• _PROVIDED MATERIAL_:
###
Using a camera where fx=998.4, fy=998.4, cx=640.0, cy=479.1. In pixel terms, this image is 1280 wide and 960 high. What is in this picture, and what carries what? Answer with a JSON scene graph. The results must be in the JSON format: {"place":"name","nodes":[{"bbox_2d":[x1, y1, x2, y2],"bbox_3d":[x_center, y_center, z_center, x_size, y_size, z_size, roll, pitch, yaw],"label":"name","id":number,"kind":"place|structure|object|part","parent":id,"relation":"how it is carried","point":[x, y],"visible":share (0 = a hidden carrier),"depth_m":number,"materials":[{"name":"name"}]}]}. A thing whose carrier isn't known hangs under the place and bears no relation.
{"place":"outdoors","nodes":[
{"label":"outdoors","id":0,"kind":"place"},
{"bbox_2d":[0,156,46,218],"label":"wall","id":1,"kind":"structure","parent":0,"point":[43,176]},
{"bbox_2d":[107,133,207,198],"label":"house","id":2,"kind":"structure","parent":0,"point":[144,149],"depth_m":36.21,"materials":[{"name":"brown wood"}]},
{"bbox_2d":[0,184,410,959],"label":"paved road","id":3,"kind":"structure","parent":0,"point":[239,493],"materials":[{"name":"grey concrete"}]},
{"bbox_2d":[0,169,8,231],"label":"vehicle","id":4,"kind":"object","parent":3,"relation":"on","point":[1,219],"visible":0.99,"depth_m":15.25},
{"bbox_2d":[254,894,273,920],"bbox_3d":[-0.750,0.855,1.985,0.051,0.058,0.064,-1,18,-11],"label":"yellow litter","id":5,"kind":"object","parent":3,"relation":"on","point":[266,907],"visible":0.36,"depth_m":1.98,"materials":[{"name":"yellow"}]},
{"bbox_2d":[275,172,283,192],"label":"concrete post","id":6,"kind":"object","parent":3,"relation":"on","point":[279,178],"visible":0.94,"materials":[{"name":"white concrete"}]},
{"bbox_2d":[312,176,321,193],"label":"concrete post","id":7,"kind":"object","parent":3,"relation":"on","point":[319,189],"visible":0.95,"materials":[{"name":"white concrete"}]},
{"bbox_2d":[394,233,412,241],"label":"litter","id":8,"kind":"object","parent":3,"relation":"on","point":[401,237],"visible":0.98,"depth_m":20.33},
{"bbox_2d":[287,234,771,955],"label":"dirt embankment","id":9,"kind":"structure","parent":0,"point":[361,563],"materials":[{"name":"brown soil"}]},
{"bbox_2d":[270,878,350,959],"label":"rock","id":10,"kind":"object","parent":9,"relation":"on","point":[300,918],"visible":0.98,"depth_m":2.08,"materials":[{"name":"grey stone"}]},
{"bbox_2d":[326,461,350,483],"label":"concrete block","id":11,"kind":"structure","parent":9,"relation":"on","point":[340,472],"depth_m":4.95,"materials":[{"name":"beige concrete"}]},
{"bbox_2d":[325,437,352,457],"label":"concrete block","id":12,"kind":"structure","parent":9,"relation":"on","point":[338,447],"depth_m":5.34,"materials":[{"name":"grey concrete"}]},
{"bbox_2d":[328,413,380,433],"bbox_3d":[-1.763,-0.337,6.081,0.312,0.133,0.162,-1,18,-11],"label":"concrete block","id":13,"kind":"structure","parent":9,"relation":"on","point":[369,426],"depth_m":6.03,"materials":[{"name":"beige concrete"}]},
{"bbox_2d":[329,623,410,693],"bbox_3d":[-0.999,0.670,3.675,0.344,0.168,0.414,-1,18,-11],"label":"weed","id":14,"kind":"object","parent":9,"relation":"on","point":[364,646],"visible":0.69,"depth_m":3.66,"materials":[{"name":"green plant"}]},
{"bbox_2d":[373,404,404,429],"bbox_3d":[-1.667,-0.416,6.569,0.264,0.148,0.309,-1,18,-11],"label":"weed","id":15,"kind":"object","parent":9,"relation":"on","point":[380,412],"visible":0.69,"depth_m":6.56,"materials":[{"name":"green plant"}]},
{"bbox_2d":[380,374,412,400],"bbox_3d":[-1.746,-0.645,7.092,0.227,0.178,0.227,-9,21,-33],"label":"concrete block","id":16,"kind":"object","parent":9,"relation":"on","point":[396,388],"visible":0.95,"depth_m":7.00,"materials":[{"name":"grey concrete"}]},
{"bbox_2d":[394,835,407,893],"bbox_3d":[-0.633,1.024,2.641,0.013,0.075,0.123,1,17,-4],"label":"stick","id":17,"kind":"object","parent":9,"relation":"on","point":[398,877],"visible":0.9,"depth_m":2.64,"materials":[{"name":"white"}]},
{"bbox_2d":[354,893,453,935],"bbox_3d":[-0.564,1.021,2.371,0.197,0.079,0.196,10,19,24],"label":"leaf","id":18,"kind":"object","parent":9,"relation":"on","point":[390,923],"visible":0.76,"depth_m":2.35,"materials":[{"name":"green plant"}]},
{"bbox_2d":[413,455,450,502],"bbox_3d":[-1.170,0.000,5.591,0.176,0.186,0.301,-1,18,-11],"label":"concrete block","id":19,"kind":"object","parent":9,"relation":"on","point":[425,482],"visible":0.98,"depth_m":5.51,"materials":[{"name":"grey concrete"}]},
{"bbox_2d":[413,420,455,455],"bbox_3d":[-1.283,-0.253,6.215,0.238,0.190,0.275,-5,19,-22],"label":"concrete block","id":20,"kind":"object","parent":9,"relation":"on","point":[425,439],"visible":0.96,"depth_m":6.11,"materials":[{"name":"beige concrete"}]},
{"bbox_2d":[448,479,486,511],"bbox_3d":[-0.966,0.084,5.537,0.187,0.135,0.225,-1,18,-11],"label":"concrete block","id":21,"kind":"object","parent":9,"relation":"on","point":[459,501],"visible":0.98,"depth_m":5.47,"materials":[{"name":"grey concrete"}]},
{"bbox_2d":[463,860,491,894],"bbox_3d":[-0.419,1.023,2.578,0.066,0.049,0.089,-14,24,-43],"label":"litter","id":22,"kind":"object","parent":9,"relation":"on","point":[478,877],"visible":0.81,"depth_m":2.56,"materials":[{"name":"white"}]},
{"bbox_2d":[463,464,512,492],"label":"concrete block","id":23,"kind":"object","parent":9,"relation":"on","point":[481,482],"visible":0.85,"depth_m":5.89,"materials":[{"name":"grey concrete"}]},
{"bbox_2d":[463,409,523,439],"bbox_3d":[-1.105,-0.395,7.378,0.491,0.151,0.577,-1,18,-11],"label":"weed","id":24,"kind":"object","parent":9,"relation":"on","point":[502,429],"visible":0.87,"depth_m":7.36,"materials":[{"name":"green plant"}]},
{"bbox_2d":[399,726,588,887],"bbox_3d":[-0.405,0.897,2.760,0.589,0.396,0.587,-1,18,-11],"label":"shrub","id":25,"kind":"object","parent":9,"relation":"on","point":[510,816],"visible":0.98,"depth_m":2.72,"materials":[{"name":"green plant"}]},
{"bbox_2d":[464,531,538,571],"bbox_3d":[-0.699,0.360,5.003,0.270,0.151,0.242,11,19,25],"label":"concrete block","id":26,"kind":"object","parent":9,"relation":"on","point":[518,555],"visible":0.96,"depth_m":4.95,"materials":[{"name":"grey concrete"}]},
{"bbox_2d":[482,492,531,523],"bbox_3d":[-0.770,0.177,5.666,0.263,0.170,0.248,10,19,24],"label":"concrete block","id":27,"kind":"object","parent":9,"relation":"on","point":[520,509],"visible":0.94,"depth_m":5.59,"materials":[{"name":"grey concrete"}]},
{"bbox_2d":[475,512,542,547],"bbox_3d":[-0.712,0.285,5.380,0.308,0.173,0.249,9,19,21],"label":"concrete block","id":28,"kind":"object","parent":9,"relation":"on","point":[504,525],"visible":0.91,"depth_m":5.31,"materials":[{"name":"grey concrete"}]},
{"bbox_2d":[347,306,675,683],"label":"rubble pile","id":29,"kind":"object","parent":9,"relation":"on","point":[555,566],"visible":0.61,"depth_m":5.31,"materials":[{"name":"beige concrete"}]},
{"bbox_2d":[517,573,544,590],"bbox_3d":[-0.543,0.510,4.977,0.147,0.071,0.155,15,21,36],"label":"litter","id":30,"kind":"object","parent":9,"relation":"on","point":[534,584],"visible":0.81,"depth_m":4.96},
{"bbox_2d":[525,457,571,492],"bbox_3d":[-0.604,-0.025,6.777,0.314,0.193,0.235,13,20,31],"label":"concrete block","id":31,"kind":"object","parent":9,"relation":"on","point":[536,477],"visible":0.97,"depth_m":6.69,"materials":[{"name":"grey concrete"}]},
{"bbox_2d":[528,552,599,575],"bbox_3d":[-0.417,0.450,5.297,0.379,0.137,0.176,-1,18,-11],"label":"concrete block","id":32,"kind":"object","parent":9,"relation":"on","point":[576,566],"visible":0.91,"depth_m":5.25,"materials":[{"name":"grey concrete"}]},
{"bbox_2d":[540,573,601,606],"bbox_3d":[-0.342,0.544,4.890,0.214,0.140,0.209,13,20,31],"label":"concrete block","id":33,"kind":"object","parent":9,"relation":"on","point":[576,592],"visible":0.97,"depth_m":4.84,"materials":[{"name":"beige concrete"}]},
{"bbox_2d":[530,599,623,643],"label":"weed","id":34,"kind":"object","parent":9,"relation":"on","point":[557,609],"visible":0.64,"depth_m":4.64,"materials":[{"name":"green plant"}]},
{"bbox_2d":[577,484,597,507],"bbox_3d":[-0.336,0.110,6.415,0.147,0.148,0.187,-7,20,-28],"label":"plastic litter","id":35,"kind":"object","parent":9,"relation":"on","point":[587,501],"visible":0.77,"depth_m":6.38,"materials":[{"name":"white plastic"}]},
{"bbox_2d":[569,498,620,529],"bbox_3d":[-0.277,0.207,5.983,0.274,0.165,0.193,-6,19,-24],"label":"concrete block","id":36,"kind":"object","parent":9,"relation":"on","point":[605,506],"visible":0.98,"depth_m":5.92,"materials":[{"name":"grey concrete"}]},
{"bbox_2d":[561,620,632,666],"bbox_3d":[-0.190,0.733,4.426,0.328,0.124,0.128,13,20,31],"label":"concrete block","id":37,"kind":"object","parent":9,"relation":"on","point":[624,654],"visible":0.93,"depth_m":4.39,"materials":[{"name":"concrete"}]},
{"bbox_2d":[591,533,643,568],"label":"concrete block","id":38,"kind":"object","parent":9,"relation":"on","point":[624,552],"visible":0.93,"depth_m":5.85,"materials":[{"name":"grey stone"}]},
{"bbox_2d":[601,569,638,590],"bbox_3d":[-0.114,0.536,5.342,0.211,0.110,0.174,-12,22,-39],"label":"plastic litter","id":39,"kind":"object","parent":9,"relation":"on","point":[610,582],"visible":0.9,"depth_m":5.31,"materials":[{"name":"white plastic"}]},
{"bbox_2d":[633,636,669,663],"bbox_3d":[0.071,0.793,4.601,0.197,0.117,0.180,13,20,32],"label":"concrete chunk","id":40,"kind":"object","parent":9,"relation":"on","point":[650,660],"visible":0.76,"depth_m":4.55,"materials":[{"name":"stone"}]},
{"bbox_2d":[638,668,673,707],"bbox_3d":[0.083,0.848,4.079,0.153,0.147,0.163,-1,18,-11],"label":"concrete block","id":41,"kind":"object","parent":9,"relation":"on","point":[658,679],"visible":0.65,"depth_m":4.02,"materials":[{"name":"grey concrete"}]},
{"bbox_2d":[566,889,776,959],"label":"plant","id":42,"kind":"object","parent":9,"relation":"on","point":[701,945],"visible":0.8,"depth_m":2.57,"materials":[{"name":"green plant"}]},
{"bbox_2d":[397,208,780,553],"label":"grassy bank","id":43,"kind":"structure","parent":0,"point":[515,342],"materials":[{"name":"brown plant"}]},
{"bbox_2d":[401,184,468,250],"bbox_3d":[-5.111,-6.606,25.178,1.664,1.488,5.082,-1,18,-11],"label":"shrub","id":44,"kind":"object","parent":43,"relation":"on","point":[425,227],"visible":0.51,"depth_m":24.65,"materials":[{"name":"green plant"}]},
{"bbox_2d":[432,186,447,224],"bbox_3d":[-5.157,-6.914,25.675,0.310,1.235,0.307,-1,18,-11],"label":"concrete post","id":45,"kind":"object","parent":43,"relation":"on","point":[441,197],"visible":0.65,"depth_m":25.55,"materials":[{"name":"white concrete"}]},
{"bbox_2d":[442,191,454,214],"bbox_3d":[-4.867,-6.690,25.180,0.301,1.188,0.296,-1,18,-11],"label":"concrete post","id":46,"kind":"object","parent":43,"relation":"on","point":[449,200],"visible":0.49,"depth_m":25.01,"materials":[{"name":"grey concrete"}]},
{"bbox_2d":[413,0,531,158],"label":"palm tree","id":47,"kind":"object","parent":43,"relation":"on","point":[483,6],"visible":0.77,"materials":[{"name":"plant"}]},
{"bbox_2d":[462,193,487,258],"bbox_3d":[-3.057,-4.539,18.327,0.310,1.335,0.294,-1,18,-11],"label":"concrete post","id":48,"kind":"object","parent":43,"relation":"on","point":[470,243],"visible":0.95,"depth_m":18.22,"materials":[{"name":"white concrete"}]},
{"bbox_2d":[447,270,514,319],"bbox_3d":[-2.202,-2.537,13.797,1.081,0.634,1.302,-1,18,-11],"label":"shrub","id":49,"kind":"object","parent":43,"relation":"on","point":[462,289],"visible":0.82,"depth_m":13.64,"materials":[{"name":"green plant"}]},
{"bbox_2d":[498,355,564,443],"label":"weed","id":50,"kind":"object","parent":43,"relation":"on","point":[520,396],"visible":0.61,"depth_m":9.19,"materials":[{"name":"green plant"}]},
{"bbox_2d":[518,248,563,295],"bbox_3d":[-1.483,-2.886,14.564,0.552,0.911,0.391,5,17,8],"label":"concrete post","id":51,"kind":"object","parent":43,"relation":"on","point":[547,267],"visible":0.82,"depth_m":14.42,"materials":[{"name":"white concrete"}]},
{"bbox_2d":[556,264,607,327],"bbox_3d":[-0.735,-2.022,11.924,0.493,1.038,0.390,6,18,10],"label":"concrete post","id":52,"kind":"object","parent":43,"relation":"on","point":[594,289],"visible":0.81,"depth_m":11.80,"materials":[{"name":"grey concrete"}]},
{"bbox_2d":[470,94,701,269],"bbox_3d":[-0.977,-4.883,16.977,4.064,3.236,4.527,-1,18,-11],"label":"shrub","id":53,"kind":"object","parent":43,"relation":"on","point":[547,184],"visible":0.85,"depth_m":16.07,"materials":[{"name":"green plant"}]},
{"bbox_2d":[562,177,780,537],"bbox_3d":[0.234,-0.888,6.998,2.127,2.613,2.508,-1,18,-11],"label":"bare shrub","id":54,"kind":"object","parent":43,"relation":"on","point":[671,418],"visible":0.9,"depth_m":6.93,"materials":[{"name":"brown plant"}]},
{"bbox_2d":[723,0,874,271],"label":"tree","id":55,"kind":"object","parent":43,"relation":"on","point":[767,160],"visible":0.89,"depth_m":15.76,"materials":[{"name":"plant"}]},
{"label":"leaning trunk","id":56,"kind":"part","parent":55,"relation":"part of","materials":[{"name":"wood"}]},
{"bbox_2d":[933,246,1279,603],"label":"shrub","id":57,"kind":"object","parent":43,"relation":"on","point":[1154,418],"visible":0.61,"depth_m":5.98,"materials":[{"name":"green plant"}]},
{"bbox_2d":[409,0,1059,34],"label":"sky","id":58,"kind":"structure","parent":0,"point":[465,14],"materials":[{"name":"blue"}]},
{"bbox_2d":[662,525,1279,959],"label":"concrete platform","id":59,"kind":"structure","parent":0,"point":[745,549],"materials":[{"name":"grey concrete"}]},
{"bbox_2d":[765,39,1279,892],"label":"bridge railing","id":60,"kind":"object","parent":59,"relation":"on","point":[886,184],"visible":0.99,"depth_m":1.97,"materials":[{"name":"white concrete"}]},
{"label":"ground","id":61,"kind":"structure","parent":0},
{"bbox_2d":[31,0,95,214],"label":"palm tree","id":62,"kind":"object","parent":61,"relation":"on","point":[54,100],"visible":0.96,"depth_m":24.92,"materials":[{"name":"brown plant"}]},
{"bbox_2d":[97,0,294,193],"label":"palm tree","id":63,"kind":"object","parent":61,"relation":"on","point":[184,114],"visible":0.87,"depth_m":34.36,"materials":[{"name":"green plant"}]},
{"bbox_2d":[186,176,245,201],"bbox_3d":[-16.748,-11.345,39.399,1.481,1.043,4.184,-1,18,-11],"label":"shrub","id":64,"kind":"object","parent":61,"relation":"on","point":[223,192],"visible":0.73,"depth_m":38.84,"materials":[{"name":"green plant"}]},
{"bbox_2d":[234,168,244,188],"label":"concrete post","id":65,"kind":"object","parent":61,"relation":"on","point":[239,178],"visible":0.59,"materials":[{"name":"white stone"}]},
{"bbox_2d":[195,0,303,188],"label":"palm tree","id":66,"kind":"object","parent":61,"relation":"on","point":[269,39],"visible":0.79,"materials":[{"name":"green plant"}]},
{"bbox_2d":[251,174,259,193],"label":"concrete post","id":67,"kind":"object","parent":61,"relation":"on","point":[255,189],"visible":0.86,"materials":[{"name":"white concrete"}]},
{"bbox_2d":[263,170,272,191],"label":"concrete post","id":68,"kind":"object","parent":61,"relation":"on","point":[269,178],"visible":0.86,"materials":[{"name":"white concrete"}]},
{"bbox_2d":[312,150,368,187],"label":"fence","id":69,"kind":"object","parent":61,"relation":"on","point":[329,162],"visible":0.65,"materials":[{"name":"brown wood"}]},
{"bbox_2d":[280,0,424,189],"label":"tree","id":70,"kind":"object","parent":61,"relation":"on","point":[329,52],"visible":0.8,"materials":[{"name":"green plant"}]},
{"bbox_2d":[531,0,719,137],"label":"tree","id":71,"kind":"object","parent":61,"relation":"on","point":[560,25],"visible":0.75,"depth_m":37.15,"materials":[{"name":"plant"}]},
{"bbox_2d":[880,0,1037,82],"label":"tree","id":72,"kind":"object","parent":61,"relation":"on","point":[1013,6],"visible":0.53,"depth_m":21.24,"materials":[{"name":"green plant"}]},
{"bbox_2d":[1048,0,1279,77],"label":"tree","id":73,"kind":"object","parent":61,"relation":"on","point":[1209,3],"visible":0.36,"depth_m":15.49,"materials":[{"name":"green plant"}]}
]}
###
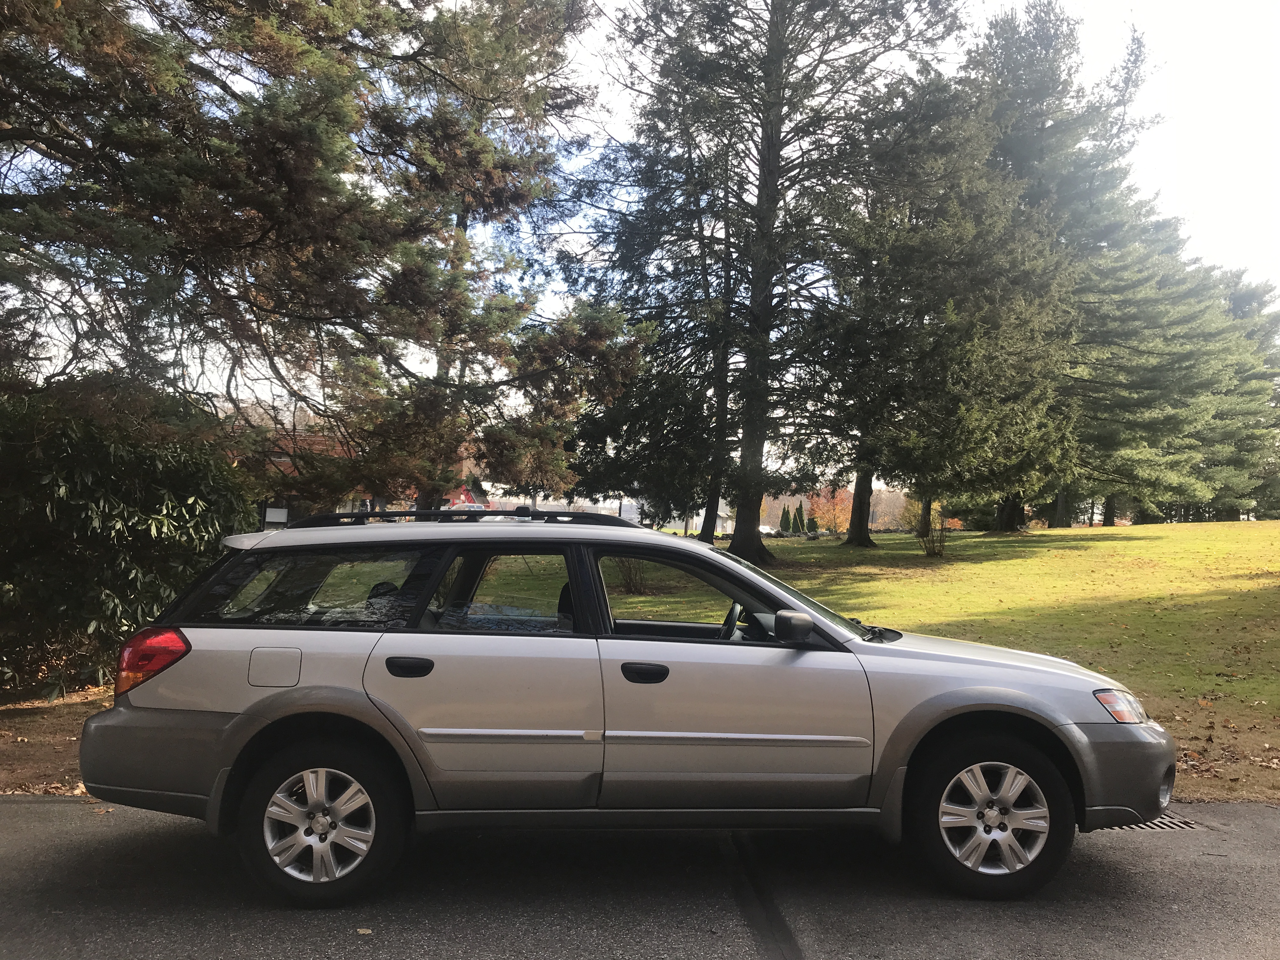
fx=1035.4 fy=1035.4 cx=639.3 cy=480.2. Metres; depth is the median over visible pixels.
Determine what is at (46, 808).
###
• _DIRECTIONS FOR THIS TASK_: In the listing above, find the line containing "fx=1035.4 fy=1035.4 cx=639.3" and the line containing "Determine what is at (46, 808).", then repeat those two lines and everything between them exactly.

• _YOUR SOLUTION_:
fx=1035.4 fy=1035.4 cx=639.3 cy=480.2. Metres; depth is the median over visible pixels.
Determine what is at (46, 808).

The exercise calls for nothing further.